- Surk Location within Iran
- Coordinates: 32°03′26″N 51°03′05″E﻿ / ﻿32.05722°N 51.05139°E
- Country: Iran
- Province: Chaharmahal and Bakhtiari
- County: Farrokhshahr
- District: Dastgerd
- Rural District: Surk

Population (2016)
- • Total: 1,206
- Time zone: UTC+3:30 (IRST)

= Surk, Chaharmahal and Bakhtiari =

Village in Chaharmahal and Bakhtiari province, Iran

Surk (سورك) (Note: Also romanized as Sūrk; also known as Surkh) is a village in, and the capital of, Surk Rural District in Dastgerd District of Farrokhshahr County, Chaharmahal and Bakhtiari province, Iran.

==Demographics==
===Ethnicity===
The village is populated by Lurs.

===Population===
At the time of the 2006 National Census, the village's population was 1,251 in 276 households, when it was in Dastgerd Rural District of the former Kiar District in Shahrekord County.

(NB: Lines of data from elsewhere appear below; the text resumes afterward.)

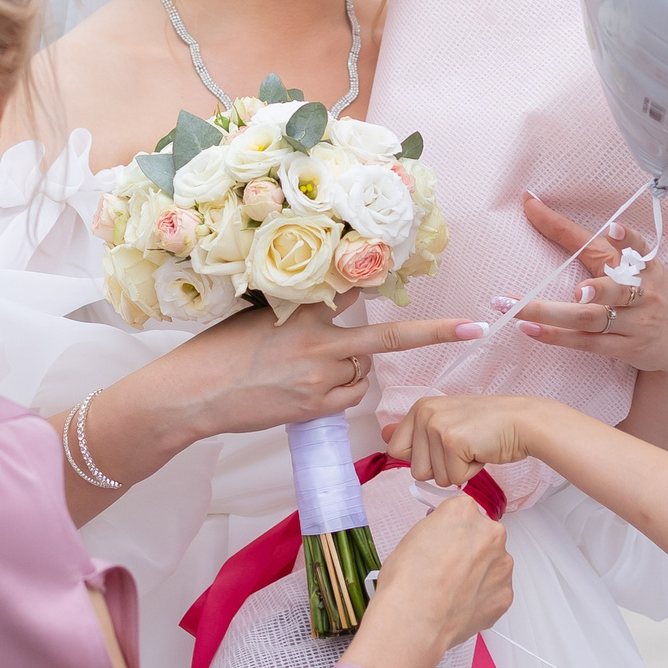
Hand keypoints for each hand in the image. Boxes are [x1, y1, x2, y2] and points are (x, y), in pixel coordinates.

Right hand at [171, 299, 487, 438]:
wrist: (194, 392)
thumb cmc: (220, 351)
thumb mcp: (260, 315)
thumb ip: (301, 312)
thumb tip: (337, 313)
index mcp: (304, 308)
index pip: (355, 287)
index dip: (386, 275)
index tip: (420, 260)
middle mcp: (319, 340)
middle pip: (388, 338)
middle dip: (434, 333)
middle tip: (472, 328)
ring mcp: (321, 376)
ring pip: (363, 372)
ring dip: (350, 370)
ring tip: (305, 371)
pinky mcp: (316, 406)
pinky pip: (349, 397)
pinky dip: (338, 393)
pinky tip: (305, 391)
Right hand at [353, 494, 514, 667]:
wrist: (414, 620)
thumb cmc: (407, 581)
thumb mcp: (413, 537)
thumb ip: (438, 530)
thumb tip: (444, 537)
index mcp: (464, 512)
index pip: (464, 512)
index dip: (451, 530)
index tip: (445, 540)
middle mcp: (490, 533)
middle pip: (483, 536)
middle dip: (469, 550)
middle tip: (447, 569)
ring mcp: (502, 565)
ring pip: (492, 564)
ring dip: (478, 573)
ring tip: (452, 591)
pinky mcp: (505, 594)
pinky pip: (495, 590)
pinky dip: (481, 597)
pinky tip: (460, 605)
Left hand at [385, 394, 549, 488]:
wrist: (522, 422)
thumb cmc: (487, 426)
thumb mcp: (446, 422)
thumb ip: (413, 431)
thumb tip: (382, 435)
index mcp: (419, 408)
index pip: (396, 451)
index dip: (424, 458)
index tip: (445, 445)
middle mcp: (424, 413)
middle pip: (415, 470)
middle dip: (442, 468)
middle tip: (463, 447)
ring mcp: (437, 426)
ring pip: (434, 477)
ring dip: (457, 471)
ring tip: (472, 448)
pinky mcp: (453, 441)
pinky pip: (454, 478)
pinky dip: (471, 472)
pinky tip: (481, 451)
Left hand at [494, 196, 667, 378]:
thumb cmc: (649, 294)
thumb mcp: (632, 266)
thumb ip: (589, 243)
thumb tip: (534, 208)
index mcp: (642, 266)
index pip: (624, 245)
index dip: (613, 234)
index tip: (595, 222)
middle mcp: (641, 293)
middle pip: (613, 290)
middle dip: (594, 290)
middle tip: (578, 291)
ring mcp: (634, 323)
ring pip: (591, 319)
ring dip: (553, 315)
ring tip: (519, 309)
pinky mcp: (625, 348)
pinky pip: (586, 343)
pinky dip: (556, 336)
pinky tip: (530, 329)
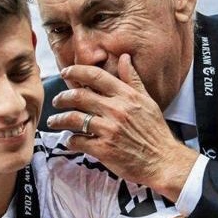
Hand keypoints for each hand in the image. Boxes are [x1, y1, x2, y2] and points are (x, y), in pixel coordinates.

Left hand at [47, 55, 197, 201]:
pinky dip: (70, 140)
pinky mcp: (104, 149)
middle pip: (79, 96)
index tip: (65, 72)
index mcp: (126, 96)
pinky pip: (78, 141)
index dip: (76, 71)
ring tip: (54, 121)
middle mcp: (116, 110)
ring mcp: (109, 130)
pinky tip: (69, 140)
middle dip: (62, 97)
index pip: (95, 76)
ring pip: (74, 119)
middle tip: (57, 100)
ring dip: (59, 119)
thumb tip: (124, 57)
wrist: (163, 160)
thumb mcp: (148, 101)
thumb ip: (132, 79)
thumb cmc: (155, 131)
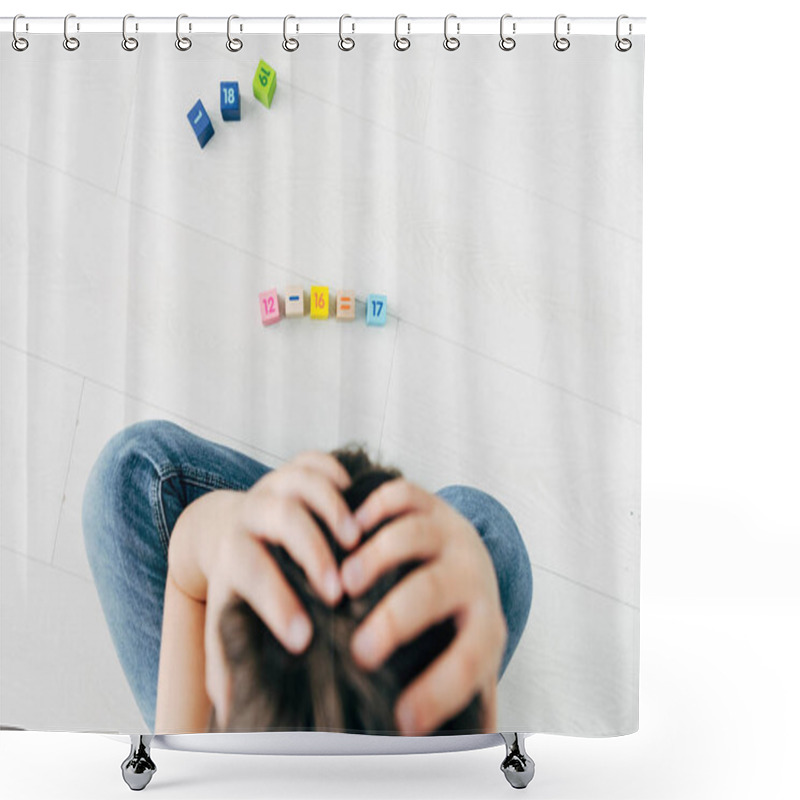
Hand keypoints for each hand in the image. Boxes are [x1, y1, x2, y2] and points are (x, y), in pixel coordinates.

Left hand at [172, 451, 361, 728]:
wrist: (229, 530)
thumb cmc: (238, 584)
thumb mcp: (229, 619)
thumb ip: (230, 662)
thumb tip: (234, 713)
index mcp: (234, 551)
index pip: (250, 570)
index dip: (275, 602)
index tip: (303, 638)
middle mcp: (253, 511)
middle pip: (278, 515)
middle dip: (310, 550)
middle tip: (337, 589)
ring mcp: (277, 483)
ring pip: (301, 480)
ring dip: (332, 508)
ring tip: (358, 540)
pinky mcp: (298, 468)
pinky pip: (317, 459)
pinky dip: (337, 474)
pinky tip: (361, 502)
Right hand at [339, 479, 506, 733]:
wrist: (470, 557)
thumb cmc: (457, 622)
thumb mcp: (466, 660)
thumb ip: (463, 703)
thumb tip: (465, 760)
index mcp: (483, 622)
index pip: (467, 660)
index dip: (437, 691)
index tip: (402, 721)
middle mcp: (469, 573)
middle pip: (434, 590)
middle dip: (395, 620)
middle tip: (359, 651)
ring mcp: (447, 531)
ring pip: (413, 535)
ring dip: (375, 559)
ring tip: (341, 584)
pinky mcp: (426, 503)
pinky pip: (401, 496)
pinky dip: (374, 508)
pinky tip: (346, 531)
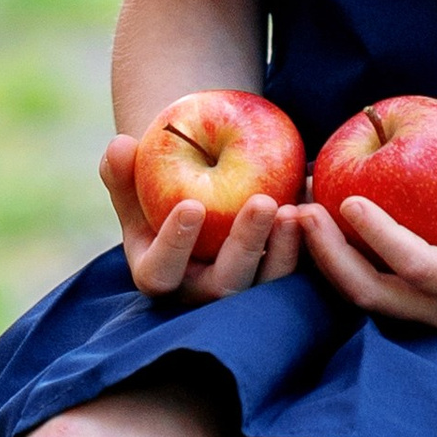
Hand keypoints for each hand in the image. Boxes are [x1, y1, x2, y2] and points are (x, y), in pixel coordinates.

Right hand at [100, 134, 305, 302]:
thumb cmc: (157, 190)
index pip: (162, 273)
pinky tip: (316, 201)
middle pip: (226, 284)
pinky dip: (309, 237)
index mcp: (160, 274)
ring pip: (269, 285)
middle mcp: (202, 291)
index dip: (175, 245)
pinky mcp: (276, 276)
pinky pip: (299, 267)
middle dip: (246, 245)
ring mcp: (245, 288)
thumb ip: (122, 170)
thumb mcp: (134, 181)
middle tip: (264, 202)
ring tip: (295, 209)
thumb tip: (120, 145)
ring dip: (285, 249)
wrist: (197, 199)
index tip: (192, 206)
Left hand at [294, 164, 436, 332]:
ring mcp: (421, 314)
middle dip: (332, 256)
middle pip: (373, 294)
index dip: (382, 237)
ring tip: (296, 211)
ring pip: (359, 296)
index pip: (417, 268)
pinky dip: (333, 257)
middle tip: (303, 210)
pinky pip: (360, 284)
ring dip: (324, 259)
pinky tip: (312, 220)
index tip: (350, 200)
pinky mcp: (406, 303)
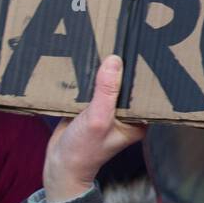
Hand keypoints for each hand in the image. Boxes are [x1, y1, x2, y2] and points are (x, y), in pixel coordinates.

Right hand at [43, 55, 144, 202]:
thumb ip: (106, 91)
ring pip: (109, 83)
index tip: (141, 48)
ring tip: (107, 42)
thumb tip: (114, 61)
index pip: (144, 90)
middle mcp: (126, 114)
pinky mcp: (91, 106)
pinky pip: (93, 87)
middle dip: (122, 66)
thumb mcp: (97, 119)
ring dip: (104, 69)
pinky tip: (88, 58)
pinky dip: (89, 76)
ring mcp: (108, 109)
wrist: (59, 164)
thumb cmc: (83, 150)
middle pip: (126, 84)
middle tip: (122, 38)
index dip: (142, 71)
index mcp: (137, 120)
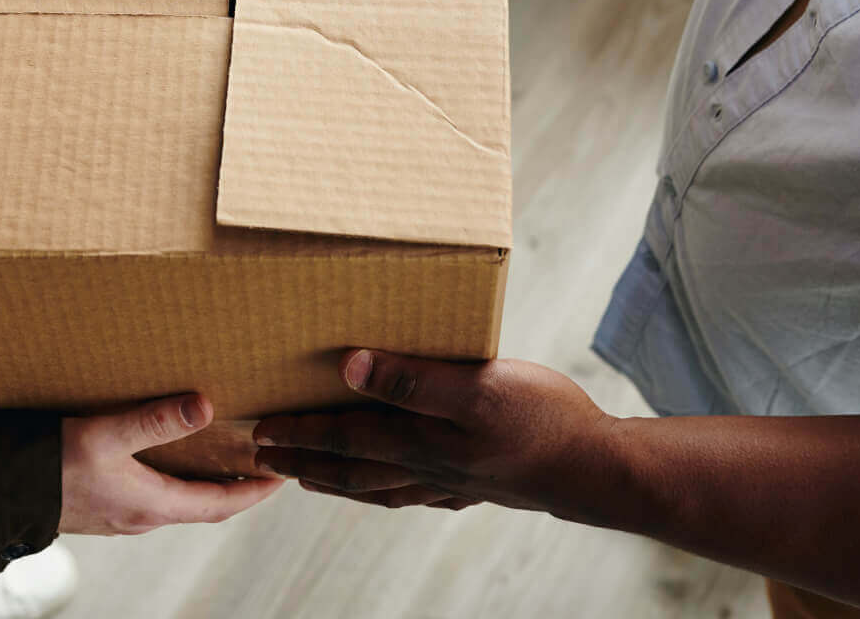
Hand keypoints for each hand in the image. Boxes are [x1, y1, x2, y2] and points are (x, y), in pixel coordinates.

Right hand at [60, 393, 282, 534]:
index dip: (254, 492)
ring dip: (207, 484)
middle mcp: (142, 518)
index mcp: (152, 506)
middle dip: (237, 487)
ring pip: (179, 502)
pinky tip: (171, 458)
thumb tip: (206, 406)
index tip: (282, 475)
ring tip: (225, 456)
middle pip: (205, 506)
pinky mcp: (103, 506)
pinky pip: (155, 497)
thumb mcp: (104, 436)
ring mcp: (121, 515)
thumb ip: (154, 420)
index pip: (220, 504)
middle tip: (262, 463)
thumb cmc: (49, 465)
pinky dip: (178, 480)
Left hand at [251, 351, 615, 515]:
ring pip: (381, 485)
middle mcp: (429, 469)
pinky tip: (394, 488)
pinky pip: (417, 492)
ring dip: (339, 479)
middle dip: (305, 458)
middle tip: (264, 457)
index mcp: (422, 443)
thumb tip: (348, 368)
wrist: (599, 468)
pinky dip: (390, 491)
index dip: (300, 432)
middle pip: (353, 467)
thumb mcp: (477, 387)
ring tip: (310, 476)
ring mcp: (454, 483)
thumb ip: (412, 378)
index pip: (345, 438)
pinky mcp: (479, 484)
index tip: (260, 429)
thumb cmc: (542, 419)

The following census in 2011 counted 1,182 people in 348 households, by which time the rural district had been separated from the county in the establishment of Kiar County. The 2016 census measured the population of the village as 1,206 people in 363 households, when the rural district had been separated from the county in the formation of Farrokhshahr District in Shahrekord County.

In 2023, the district was separated from the county in the establishment of Farrokhshahr County, and the rural district was transferred to the new Dastgerd District. Surk was transferred to Surk Rural District created in the new district.